The pillars of our economy have been decimated utterly, as global tourism grinds to a halt and remittances drop.

Jobs have been lost en masse and a fact that we had known for too long finally came to hit us in the face: that we were overdependent on the external world for our livelihoods. 

The desperation of people can be no better illustrated by the photo of those ordinary Samoans queuing outside the front of the Samoa National Provident Fund building, some for payments of less than $20.

Is it any wonder that the national crime rate, which had been dropping, was found to have increased by 13 per cent 

For Members of Parliament, the atmosphere outside of the Chamber always permeates through its walls. 

And the recent willing nature - and language - of debate on the Parliamentary floor, while far from unheard of in Samoan politics and Parliamentary debate, has been another symptom of this fevered atmosphere.

Taunts between enemies have been one thing. But those between allies have been particularly telling.
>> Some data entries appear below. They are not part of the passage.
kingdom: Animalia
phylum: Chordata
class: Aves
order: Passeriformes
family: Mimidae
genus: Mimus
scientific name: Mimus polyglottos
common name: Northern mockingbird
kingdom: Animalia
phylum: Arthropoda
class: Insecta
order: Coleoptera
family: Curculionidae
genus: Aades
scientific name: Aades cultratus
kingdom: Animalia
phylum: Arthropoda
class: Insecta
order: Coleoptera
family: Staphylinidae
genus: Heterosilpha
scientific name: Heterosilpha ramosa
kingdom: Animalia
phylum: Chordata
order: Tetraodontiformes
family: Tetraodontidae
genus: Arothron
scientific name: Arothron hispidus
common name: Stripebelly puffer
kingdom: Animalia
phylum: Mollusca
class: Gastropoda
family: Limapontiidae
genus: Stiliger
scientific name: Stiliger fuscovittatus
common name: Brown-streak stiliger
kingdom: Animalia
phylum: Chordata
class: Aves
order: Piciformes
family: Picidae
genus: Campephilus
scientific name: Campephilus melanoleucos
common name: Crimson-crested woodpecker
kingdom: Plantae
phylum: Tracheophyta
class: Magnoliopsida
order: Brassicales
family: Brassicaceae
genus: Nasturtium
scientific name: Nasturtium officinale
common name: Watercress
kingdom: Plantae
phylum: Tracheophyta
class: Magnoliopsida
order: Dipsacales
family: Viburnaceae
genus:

But we learnt something else on Sunday.

That the events that led up to this entire drama were all for nought. 

The $300,000 200kva generator which La’auli railed against was never purchased, it was revealed. 

While a cost for the generator of that size had been allocated - no contract was ever awarded. Instead, the generator has been re-tendered and for a much smaller size of some 110KVA,.

But the Privilege and Ethics Committee report which in one sense censured La’auli to the point of prompting his exit in another sense proved him right. 

It found that in the tender process for the 200kva generator that was at the centre of the storm surrounding La’auli, several Government agencies had acted improperly.

No expert advice had been sought on the proper cost of a generator of this size.

It cited Government agencies including the Prisons Ministry as behaving “hastily” when dealing with large sums of public money.

Indeed, while the nature of the proof he presented to support his argument was found by the Committee to be misleading, ironically it also proved the M.P.’s principal point.

Quotations for generators of the size at the centre of the debate featuring La’auli could be obtained, the Samoa Observer was told by providers in New Zealand and Australia between $70,000 to $80,000 tala.

Kicking up a stink about the putative $300,000 expenditure allegation now seems far from unreasonable - just as many senior M.P.s thought seeking to punish La’auli with a suspension from Parliament for complaining about it was. 

So what is the meaning of the drama we have just lived through? There has been sound. There has been fury. But has there been significance? We will soon yet know.